Vorliegend handelt es sich - wie das Arbeitsgericht zutreffend ausgeführt hat - offensichtlich um ein steuerbares Verhalten. Hätte die Antragstellerin das streitgegenständliche Schreiben des Beteiligten zu 3) zum Anlass für eine ernsthafte Abmahnung genommen, wäre damit dem Beteiligten zu 3) die Fehlerhaftigkeit seines Verhaltens und der offensichtliche Fehlgriff in der Wortwahl deutlich vor Augen geführt worden. Damit hätte die Antragstellerin dem Beteiligten zu 3) die Gelegenheit gegeben, sein Fehlverhalten einzusehen und sein Verhalten im weiteren Arbeitsverhältnis entsprechend zu ändern. Genau dies hat der Beteiligte zu 3) mittlerweile im Laufe des gerichtlichen Verfahrens getan, wie sein auch in der mündlichen Verhandlung nochmals persönlich bestätigtes Bedauern hinsichtlich seiner Äußerungen zum Ausdruck gebracht hat. Für eine offensichtliche Untauglichkeit einer Abmahnung bestehen im vorliegenden Fall keine Anhaltspunkte. Dies gilt umso mehr, als das Arbeitsverhältnis zwischen der Antragstellerin und dem Beteiligten zu 3) bislang über mehr als 35 Jahre beanstandungsfrei abgelaufen ist.

d) Insgesamt liegen somit die Voraussetzungen eines wichtigen Grundes im Sinne des § 626 Abs. 1 BGB nicht vor, so dass eine Ersetzung der unterbliebenen Zustimmung des Beteiligten zu 2) zu der beabsichtigten außerordentlichen Kündigung des Beteiligten zu 3) nicht in Betracht kommt. Dies gilt dabei sowohl für die beabsichtigte außerordentliche fristlose als auch die außerordentliche mit sozialer Auslauffrist von 6 Monaten zum Quartal beabsichtigte Kündigung. In beiden Kündigungsalternativen überwiegt in ganz eindeutigem Maße das Fortführungsinteresse des Beteiligten zu 3) das Auflösungsinteresse der Antragstellerin. Darüber hinaus greift auch der oben dargestellte Abmahnungsvorrang für beide Kündigungsalternativen ein.

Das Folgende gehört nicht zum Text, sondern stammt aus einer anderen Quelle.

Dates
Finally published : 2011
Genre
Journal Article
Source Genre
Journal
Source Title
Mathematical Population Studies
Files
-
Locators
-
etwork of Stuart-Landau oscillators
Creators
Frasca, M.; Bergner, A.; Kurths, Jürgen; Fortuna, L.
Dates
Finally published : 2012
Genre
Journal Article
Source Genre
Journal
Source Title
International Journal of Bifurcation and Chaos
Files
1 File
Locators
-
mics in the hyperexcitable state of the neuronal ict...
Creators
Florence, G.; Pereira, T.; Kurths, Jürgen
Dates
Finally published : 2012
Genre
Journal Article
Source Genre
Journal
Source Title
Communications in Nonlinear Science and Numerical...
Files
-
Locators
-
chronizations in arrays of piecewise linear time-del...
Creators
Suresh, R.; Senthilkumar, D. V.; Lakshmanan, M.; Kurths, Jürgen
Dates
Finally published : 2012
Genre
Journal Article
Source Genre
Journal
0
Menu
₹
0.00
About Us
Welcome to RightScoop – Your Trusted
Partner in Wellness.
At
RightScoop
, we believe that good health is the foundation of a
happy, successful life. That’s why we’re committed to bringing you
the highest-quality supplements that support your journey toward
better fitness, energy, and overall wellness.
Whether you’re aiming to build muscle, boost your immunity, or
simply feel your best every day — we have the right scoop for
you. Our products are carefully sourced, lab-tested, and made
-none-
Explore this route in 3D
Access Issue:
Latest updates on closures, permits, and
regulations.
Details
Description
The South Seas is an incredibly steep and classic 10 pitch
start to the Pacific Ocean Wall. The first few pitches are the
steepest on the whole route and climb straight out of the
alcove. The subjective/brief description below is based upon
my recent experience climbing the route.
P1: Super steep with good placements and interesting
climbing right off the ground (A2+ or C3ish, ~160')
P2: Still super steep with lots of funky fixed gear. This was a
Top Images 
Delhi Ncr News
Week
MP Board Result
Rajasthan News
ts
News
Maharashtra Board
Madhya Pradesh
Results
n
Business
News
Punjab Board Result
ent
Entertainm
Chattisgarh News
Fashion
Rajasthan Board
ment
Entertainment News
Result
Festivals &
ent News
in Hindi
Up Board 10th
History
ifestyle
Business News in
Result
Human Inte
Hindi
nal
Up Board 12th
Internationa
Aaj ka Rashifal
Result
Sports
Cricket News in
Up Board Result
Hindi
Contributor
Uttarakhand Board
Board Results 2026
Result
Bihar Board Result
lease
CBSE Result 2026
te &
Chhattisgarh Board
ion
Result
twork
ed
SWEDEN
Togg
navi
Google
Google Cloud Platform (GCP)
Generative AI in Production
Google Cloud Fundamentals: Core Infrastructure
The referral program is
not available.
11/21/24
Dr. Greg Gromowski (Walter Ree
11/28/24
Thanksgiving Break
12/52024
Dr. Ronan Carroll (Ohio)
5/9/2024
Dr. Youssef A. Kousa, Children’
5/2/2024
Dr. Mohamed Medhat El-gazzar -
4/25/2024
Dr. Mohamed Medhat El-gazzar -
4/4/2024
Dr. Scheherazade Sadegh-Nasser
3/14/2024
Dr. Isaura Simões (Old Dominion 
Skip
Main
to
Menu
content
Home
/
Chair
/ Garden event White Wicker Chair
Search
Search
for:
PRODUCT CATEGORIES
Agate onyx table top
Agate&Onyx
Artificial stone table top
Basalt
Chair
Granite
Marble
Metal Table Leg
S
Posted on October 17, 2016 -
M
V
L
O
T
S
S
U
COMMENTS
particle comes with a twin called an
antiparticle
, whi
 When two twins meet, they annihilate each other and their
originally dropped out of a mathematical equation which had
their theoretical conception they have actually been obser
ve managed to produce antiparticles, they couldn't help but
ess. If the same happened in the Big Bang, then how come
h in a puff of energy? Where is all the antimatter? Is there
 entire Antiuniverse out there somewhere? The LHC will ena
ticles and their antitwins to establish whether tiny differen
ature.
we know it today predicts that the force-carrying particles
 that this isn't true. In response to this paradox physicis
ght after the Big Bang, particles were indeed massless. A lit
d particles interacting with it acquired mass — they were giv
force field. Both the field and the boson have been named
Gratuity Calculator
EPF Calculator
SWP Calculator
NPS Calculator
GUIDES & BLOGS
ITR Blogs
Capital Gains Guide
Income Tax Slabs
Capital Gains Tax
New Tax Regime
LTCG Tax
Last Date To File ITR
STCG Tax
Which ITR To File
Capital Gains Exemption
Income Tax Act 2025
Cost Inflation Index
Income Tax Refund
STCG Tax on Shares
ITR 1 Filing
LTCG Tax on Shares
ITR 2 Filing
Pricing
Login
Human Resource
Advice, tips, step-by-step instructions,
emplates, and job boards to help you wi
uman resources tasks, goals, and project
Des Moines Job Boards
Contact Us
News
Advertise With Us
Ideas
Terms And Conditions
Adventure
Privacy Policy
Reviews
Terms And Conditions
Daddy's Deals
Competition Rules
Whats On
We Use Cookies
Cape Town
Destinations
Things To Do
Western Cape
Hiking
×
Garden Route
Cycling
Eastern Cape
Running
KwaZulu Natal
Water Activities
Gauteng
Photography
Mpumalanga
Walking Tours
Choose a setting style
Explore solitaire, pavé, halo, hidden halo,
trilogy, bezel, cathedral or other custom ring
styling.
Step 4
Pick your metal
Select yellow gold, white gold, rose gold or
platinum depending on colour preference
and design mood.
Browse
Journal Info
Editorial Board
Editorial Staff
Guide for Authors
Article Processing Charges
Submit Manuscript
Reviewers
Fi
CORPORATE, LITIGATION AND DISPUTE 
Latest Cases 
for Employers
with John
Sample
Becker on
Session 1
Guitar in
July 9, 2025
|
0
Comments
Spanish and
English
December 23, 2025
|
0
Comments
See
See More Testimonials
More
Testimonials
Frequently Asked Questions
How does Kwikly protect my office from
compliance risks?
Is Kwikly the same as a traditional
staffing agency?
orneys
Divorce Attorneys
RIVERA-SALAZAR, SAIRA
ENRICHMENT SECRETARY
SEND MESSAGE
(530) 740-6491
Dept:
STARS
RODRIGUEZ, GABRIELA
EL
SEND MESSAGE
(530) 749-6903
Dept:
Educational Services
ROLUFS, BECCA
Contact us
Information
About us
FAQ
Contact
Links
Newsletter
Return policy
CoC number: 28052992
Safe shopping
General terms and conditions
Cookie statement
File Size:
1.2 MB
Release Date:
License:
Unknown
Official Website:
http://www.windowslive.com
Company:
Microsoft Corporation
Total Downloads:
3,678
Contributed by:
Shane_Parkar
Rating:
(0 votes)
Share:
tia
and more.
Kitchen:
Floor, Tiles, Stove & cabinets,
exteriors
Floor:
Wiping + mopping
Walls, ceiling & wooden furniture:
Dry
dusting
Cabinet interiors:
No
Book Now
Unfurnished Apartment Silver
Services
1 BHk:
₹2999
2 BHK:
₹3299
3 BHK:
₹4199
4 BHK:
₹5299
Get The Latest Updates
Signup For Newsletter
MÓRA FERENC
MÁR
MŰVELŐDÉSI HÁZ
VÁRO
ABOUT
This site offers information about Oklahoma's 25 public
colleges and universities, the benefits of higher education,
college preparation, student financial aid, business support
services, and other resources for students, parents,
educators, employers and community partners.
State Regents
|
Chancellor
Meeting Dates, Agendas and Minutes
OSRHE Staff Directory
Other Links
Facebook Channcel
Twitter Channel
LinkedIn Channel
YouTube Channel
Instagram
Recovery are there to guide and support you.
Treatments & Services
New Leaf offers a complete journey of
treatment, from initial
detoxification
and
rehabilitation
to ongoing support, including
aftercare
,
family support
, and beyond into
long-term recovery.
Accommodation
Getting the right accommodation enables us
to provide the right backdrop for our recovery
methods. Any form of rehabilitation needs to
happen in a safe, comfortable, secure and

3. Schließlich kommt auch eine Aussetzung des Verfahrens nach § 148 ZPO nicht in Betracht. Nach dieser Vorschrift kann das Gericht, wenn die Entscheidung des Rechtsstreits ganz oder zum Teil von dem Bestehen oder Nichtbestehen eines Rechtsverhältnisses abhängt, das den Gegenstand eines anderen anhängigen Rechtsstreits bildet, anordnen, dass die Verhandlung bis zur Erledigung des anderen Rechtsstreits auszusetzen ist. Eine derartige Vorgreiflichkeit besteht hier in zweifacher Hinsicht nicht. Zum einen geht es im vorliegenden Beschlussverfahren nicht um die Überprüfung der Rechtmäßigkeit einer Kündigung, sondern die Beteiligten befinden sich wegen der erforderlichen Zustimmung des Beteiligten zu 2) hier noch im Vorstadium einer möglicherweise nach gerichtlicher Zustimmungsersetzung später auszusprechenden Kündigung. Für die Vorgreiflichkeit des anderen Verfahrens fehlt es daher im hiesigen Rechtsstreit an einem Beendigungstatbestand. Zum anderen hat die erkennende Kammer die Zustimmungsersetzungsanträge der Antragstellerin - wie oben dargestellt - als unbegründet abgewiesen, so dass eine konkurrierende Kündigung ohnehin nicht erfolgen kann.

III. Die Rechtsbeschwerde war gemäß §§ 92 Abs. 1 Satz 2, 72 Abs. 2 ArbGG nicht zuzulassen, da die Entscheidung auf den Umständen des Einzelfalles beruht und keine Rechtsfragen von grundsätzliche Bedeutung betrifft.